» Directive: In the records below, one line contains "ОСТАВЬТЕ ЗАПРОС И МЫ". Print that line and every line after it exactly, down to the final one.

» Listed entries:
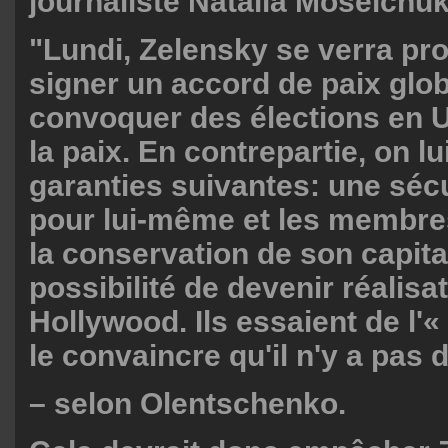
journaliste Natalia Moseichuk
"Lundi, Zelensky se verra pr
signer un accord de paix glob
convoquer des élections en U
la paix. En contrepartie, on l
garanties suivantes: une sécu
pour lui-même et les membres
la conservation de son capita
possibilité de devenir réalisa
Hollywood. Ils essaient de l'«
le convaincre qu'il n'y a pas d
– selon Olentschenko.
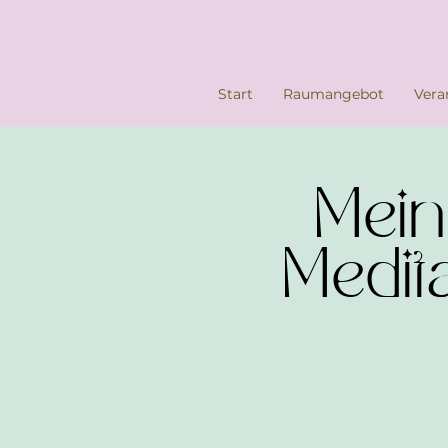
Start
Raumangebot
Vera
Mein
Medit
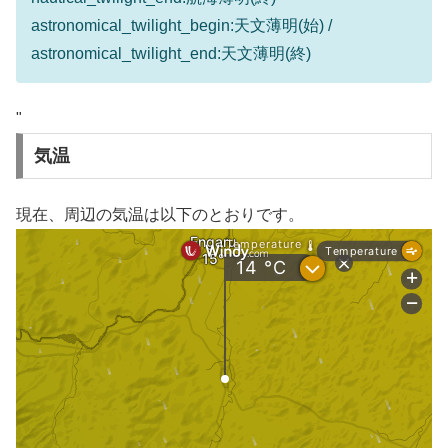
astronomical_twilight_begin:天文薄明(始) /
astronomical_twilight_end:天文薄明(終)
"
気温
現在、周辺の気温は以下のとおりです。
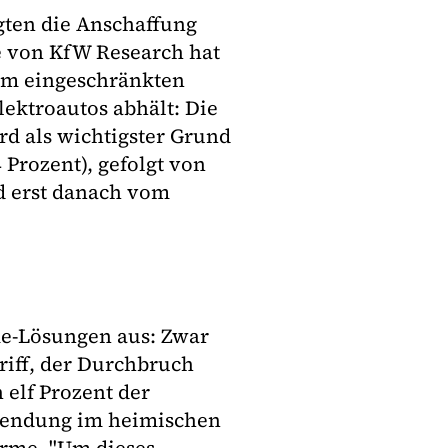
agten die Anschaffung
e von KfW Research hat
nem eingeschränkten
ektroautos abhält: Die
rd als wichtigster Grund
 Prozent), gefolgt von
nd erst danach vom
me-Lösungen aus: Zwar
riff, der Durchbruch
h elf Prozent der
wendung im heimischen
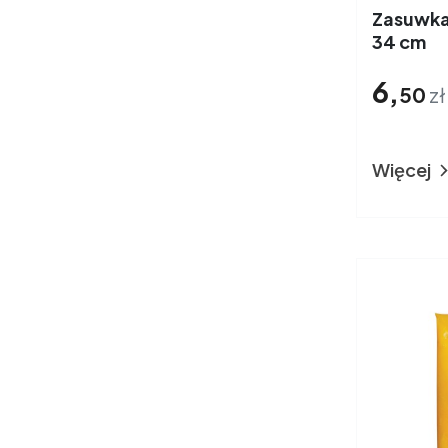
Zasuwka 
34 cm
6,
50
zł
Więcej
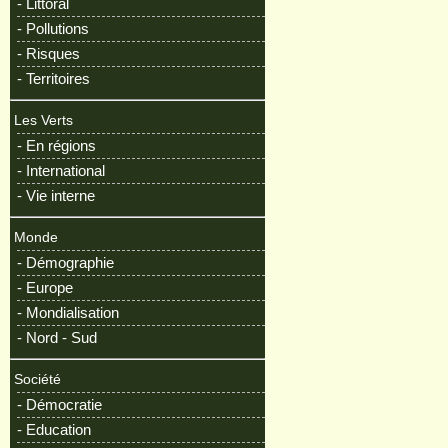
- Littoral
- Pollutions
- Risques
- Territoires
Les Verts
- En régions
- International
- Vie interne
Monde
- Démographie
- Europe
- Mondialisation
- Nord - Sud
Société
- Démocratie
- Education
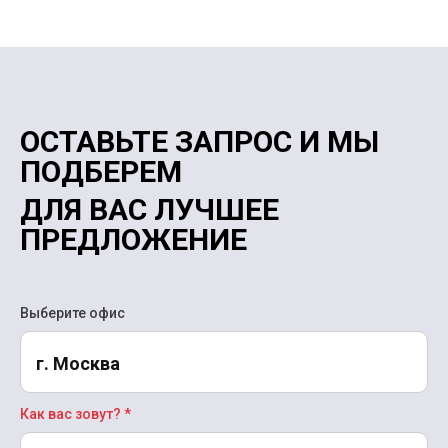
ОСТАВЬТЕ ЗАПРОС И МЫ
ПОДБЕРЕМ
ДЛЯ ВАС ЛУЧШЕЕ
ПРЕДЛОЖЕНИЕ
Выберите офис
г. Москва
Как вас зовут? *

» Exercise output:
ОСТАВЬТЕ ЗАПРОС И МЫ
ПОДБЕРЕМ
ДЛЯ ВАС ЛУЧШЕЕ
ПРЕДЛОЖЕНИЕ
Выберите офис
г. Москва
Как вас зовут? *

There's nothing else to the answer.